3.1.5.1. Lindung Nilai (Hedging)

Dalam setiap kegiatan perdagangan, pengusaha selalu mengharapkan keuntungan, akan tetapi juga dihadapkan kepada resiko kerugian yang selalu melekat dalam kegiatan usahanya. Resiko umumnya berasal dari akibat perubahan harga barang, perubahan kurs mata uang, suku bunga, inflasi dan lain sebagainya. Untuk melindungi pengusaha dari resiko tersebut, dapat dilakukan lindung nilai yaitu suatu kegiatan pengambilan posisi di pasar berjangka yang berlawanan dengan posisinya di pasar fisik (Badan Pengawas Perdagangan Berjangka Komoditi, 2003b). Dengan lindung nilai, resiko tersebut dapat dialihkan kepada investor yang mengharapkan keuntungan dari perubahan harga di Bursa Berjangka.

Manfaat lindung nilai selain merupakan sarana untuk mengurangi atau meminimalkan resiko akibat perubahan harga juga memberikan kepastian berusaha karena membantu pengendalian produk dan persediaan bahan baku guna memenuhi kebutuhan produsen, pengolah atau pabrikan. Lindung nilai memberikan peluang bagi Bank untuk menyediakan dana yang lebih besar karena lebih terjamin.
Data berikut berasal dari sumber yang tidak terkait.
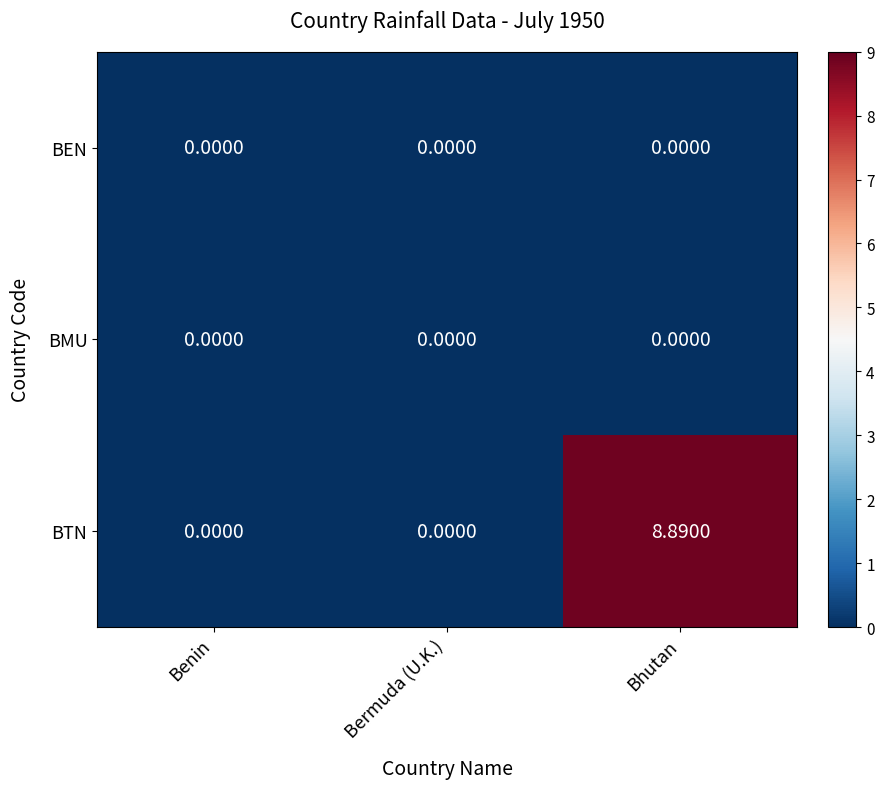

Which series has the widest spread of values?

BTN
Menurut Badan Pengawas Perdagangan Berjangka Komoditi (2003b) secara garis besar ada dua jenis lindung nilai yaitu lindung nilai jual untuk mengatasi resiko turunnya harga dan lindung nilai beli untuk mengatasi resiko kenaikan harga.

3.1.6. Peramalan

Peramalan merupakan alat kuantitatif yang digunakan untuk membantu didalam mengambil suatu keputusan. Suatu keputusan akan lebih baik hasilnya bila memadukan antara hasil kuantitatif (peramalan) dan intuisi (pendapat pribadi). Hampir setiap organisasi memerlukan ramalan baik secara eksplisit maupun secara implisit, karena hampir setiap organisasi harus membuat perencanaan agar sesuai dengan kondisi masa depan yang tidak diketahui dengan baik. Selain itu, peramalan dibutuhkan pada semua lini fungsional, begitu pula pada semua jenis organisasi. Peramalan dibutuhkan dalam bidang keuangan, pemasaran, personalia, dan lingkup produksi, dalam pemerintahan dan organisasi pencari laba, dalam klub sosial kecil, dan dalam partai politik nasional (Hanke et al. 2003).
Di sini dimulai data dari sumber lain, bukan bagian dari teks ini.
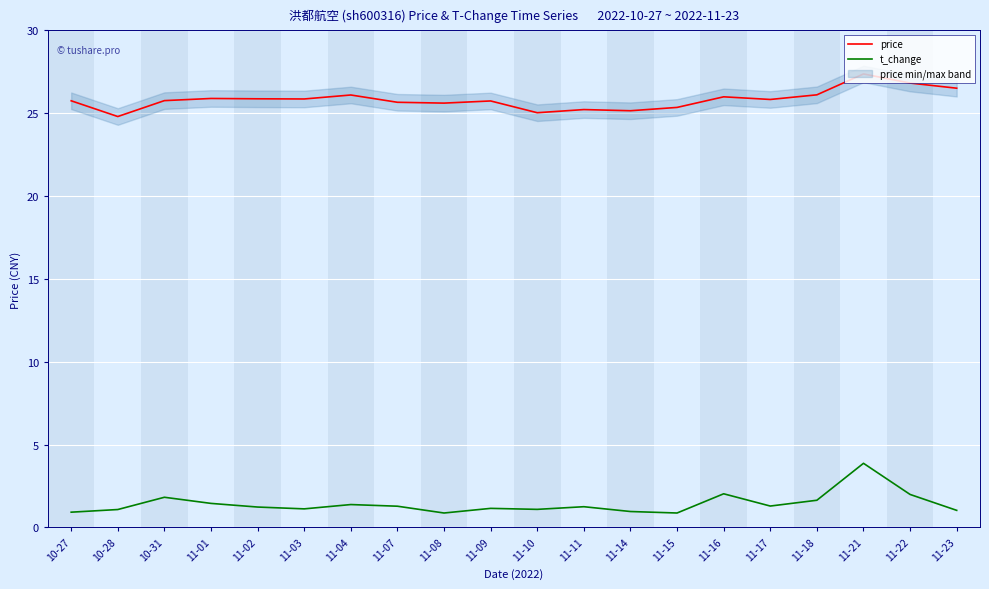

True or false: t_change and price cross at least once.

False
Gaynor dan Kirkpatrick (1994) mengungkapkan bahwa peramalan merupakan pendugaan terhadap kegiatan masa depan. Metode peramalan dapat berdasarkan pengalaman, penilaian, opini dari ahli atau model matematika yang menggambarkan pola data historis.
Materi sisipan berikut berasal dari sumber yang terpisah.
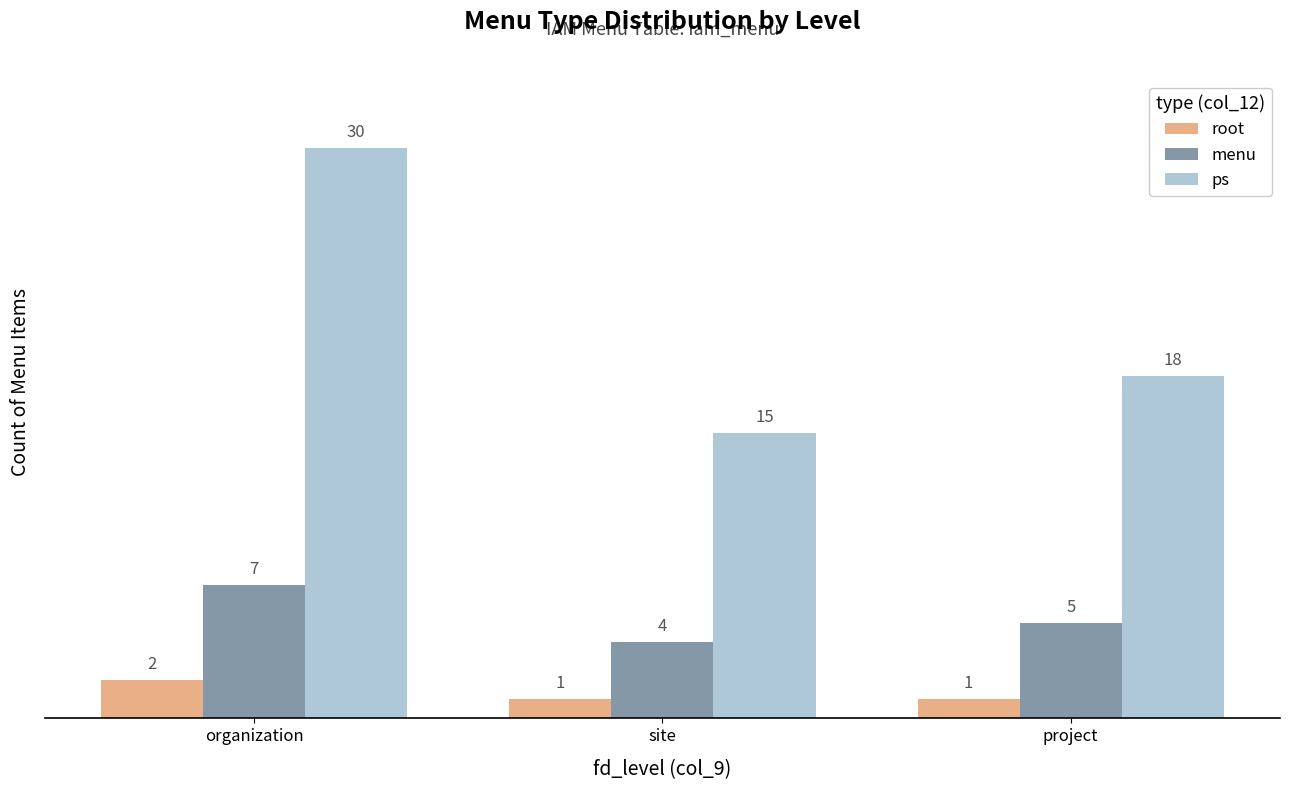

What is the highest value of the menu series?

7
Peramalan merupakan suatu proses memperkirakan secara sistematis tentang apa yang paling mungkin terjadi di masa depan berdasarkan informasi masa lalu dan sekarang yang dimiliki, agar kesalahan dapat diperkecil. Peramalan dapat juga diartikan sebagai suatu usaha memperkirakan perubahan, agar tidak disalahpahami bahwa peramalan tidak memberikan jawaban yang pasti tentang apa yang akan terjadi, melainkan akan mencari yang sedekat mungkin dengan apa yang akan terjadi (Mulyono 2000).